WASHINGTON: Three researchers from China’s Wuhan Institute of Virology sought hospital care after they fell ill in November 2019, a month before Beijing reported the first patient with Covid-like symptoms, the Wall Street Journal reported.
The revelations come amid growing calls for a fuller probe on whether the Covid-19 virus may have escaped from the Chinese laboratory. It also comes on the eve of a meeting of the World Health Organization’s decision-making body, which is expected to discuss the next phase of investigation into the origin of Covid-19.
A US State Department fact sheet released by the Trump administration in January said that the researchers had become sick in autumn 2019 and displayed “symptoms consistent with both Covid-19 and common seasonal illness.”.
China reported to the World Health Organization (WHO) that the first patient with Covid-like symptoms was recorded in Wuhan on December 8, 2019.
“The US government has reason to believe that several researchers inside the WIV became sick in autumn 2019, before the first identified case of the outbreak, with symptoms consistent with both Covid-19 and common seasonal illnesses,” the report read.
The Wall Street Journal reported that the current and former officials familiar with the intelligence about the lab researchers expressed differing views about the strength of the supporting evidence for the assessment.
One person said that it was provided by an international partner and was potentially significant but still in need of further investigation and additional corroboration.
Another person described the intelligence as stronger. “The information that we had coming from the various sources was of exquisite quality. It was very precise. What it didn’t tell you was exactly why they got sick,” he said, referring to the researchers.
Recently, Anthony Fauci, a top adviser to US President Joe Biden on the coronavirus pandemic said he’s “not convinced” the deadly virus developed naturally and has called for further investigations into where it emerged.
Fauci was asked during a Poynter event, “United Facts of America: A Festival of Fact-Checking,” earlier this month about whether he was confident that Covid-19 developed naturally, Fox News reported.
“No actually. I am not convinced about that. I think we should continue to investigate what went on in China until we continue to find out to the best of our ability what happened,” Fauci, the director of the National Institute of Allergies and Infectious Diseases, said.
“Certainly, the people who investigated it say it likely was the emergence from an animal reservoir that then infected individuals, but it could have been something else, and we need to find that out. So, you know, that’s the reason why I said I’m perfectly in favor of any investigation that looks into the origin of the virus,” he added.
It is a reversal from his earlier position in which he dismissed theories that COVID-19 emerged from the Wuhan Institute of Virology.
Last Thursday, Republicans on the House Intelligence Committee released a report claiming there is “significant circumstantial evidence” that the coronavirus originated from a leak at China’s Wuhan Institute of Virology, and that the US government “may have funded or collaborated” in the research that led to it.
“International efforts to discover the true source of the virus, however, have been stymied by a lack of cooperation from the People’s Republic of China,” the Republicans wrote in the report.
Recently, findings in a report in an Australian daily has yet again reinforced the call that international investigators must dig deeper to rule out whether Covid-19 is a made-in-China bioweapon.
The controversy about Covid-19 origins has resurfaced after the Weekend Australian newspaper revealed that Chinese scientists were thinking about bioweapons, visualising a World War-III scenario.
The daily cited a Chinese government document that discussed the weaponisation of SARS coronavirus.
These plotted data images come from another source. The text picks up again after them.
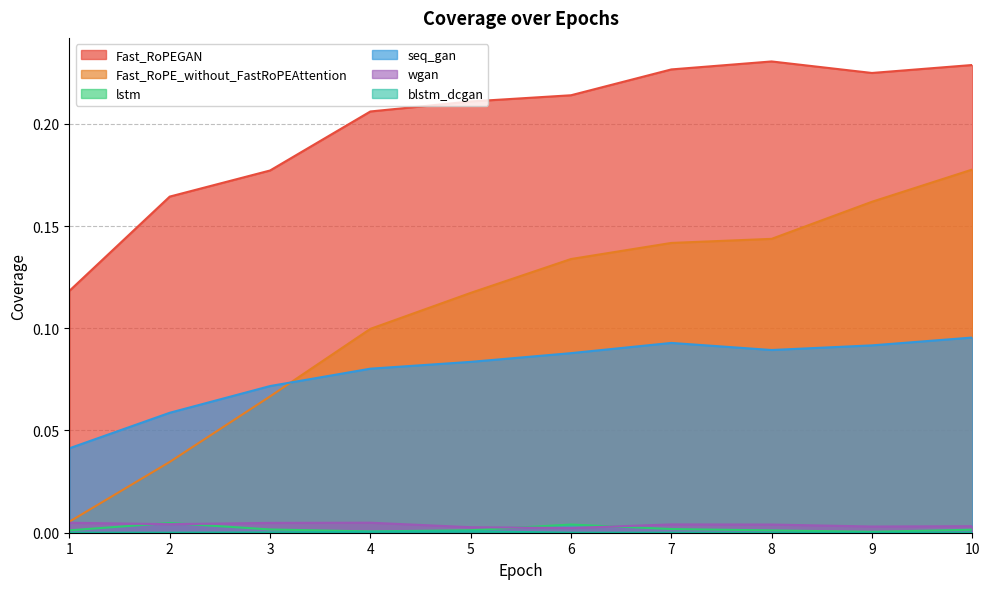

The wgan series shows 0.0 at 2. True or false?

True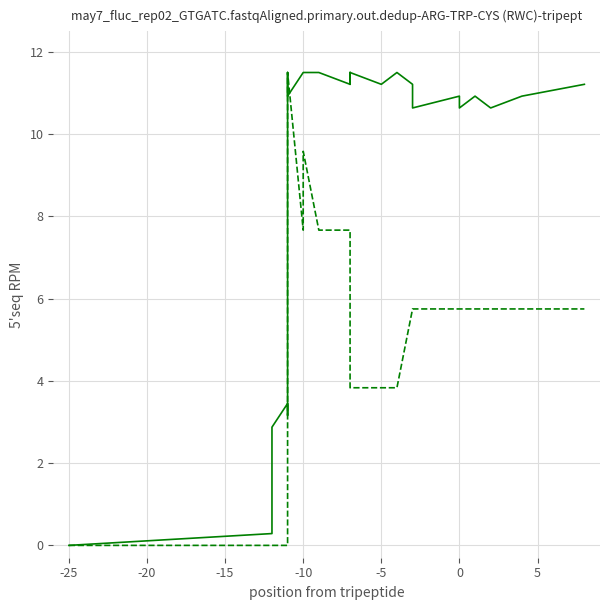

How many values in the col_2 series exceed 5?

20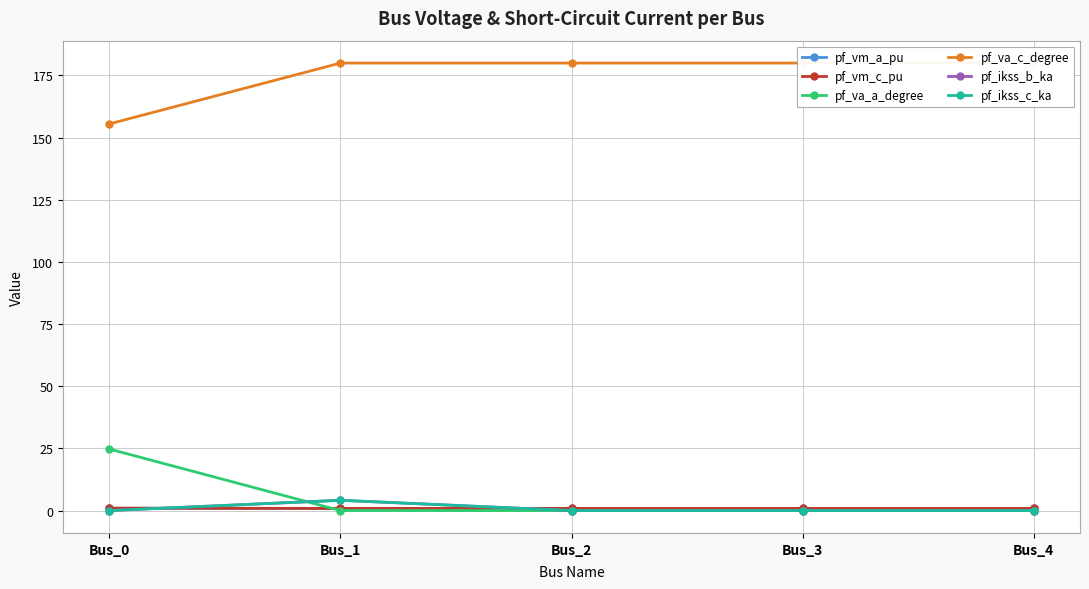

True or false: pf_vm_a_pu and pf_va_c_degree intersect in this chart.

False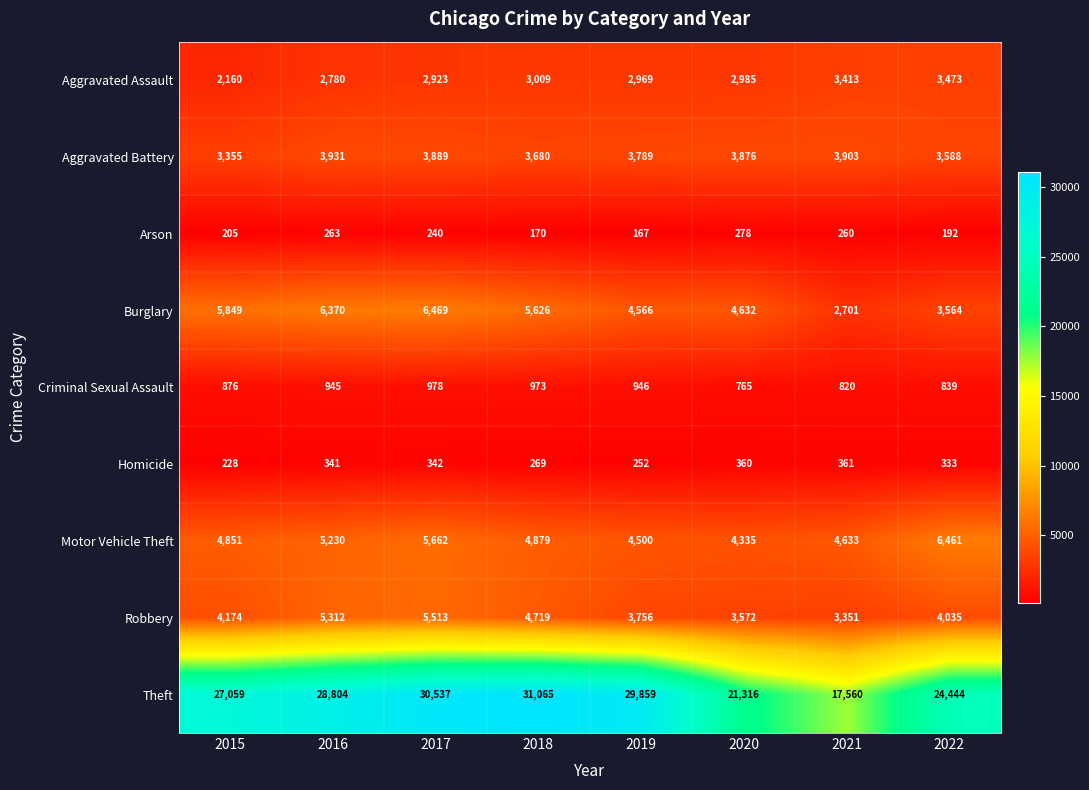

What is the sum of the Arson values at 2016 and 2022?

455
Titled the Unnatural Origin of SARS and New Species of Man-Made Viruses as Genetic Bioweapons, the 2015 paper was authored by Chinese scientists, Chinese public health officials and members of the People’s Liberation Army (PLA).
China refused to give raw data on early Covid-19 cases to the WHO-led team probing the origins of the pandemic. Beijing has been accused of delaying access to international investigators for months after the initial outbreak, virtually guaranteeing that the lab had been deep-cleaned before any forensic analysis could be done.
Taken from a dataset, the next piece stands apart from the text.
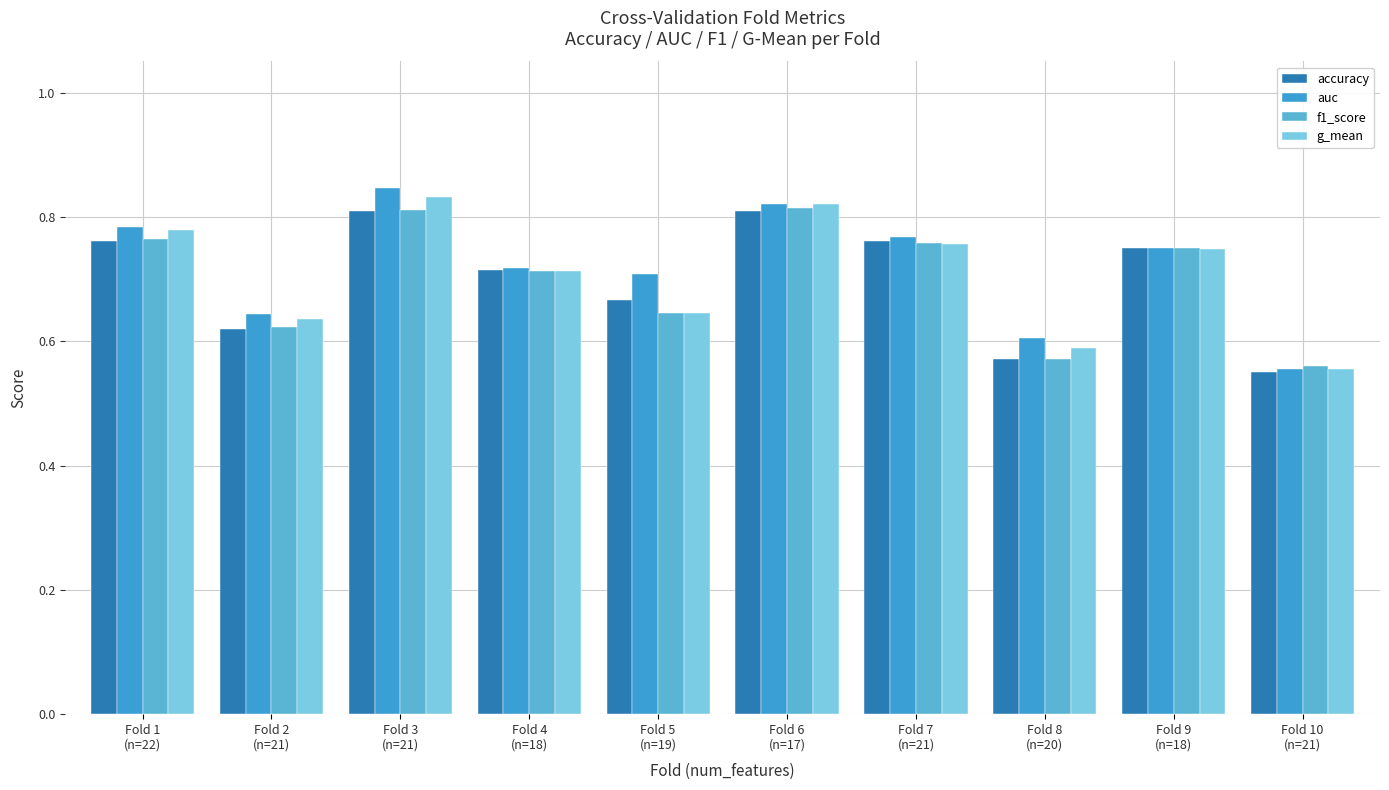

At how many categories does at least one series exceed 0?

10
Last month, the US Secretary of State Antony Blinken launched a scathing attack against China for a lack of transparency during “the early stages” of the coronavirus pandemic and called for a more thorough investigation into the origins of Covid-19.
Blinken’s remarks came following the publishing of a joint inquiry by the World Health Organization and China in March.
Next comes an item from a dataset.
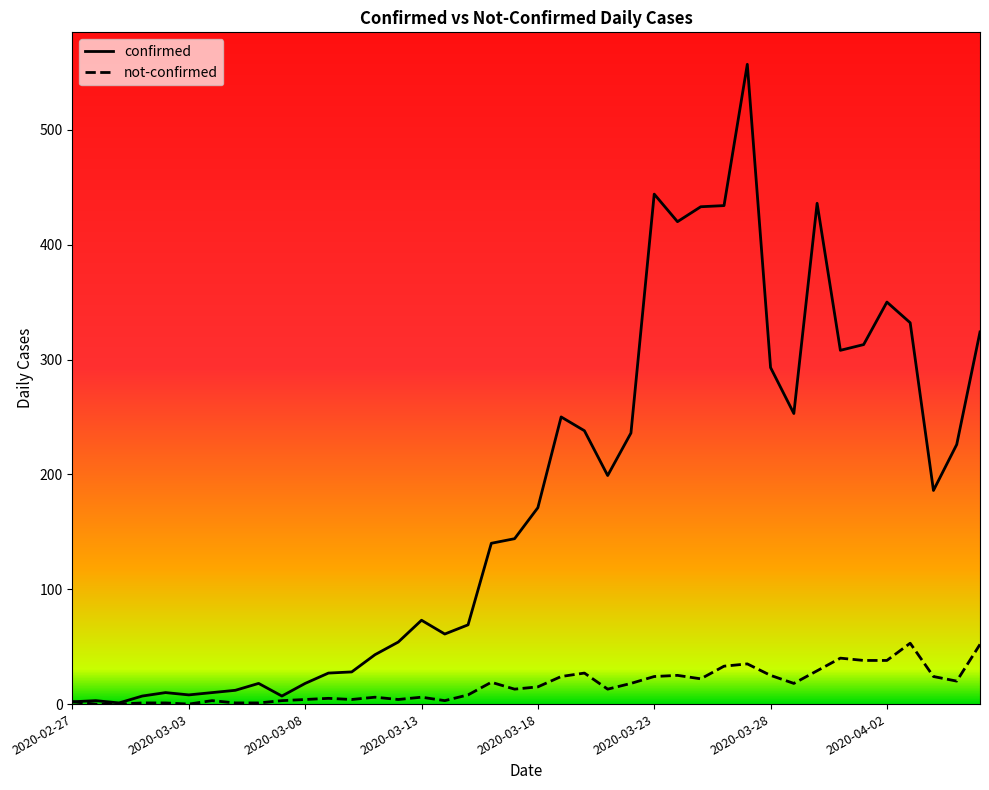

What is the average value of the not-confirmed series?

16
The inquiry did not conclusively establish how or when the virus began spreading and did little to address Western concerns that the Chinese Communist Party bent the investigation to its advantage.
The WHO report determined that the possibility the virus came from a lab was “extremely unlikely,” noting there was “no record” any lab had closely related viruses.
The probe was criticised by the US, UK, and other governments over its limited access to “complete, original data and samples.”
The organization was also accused of being overly deferential to China throughout the course of the study, which was co-authored by 17 Chinese scientists — several of them from state-run institutions.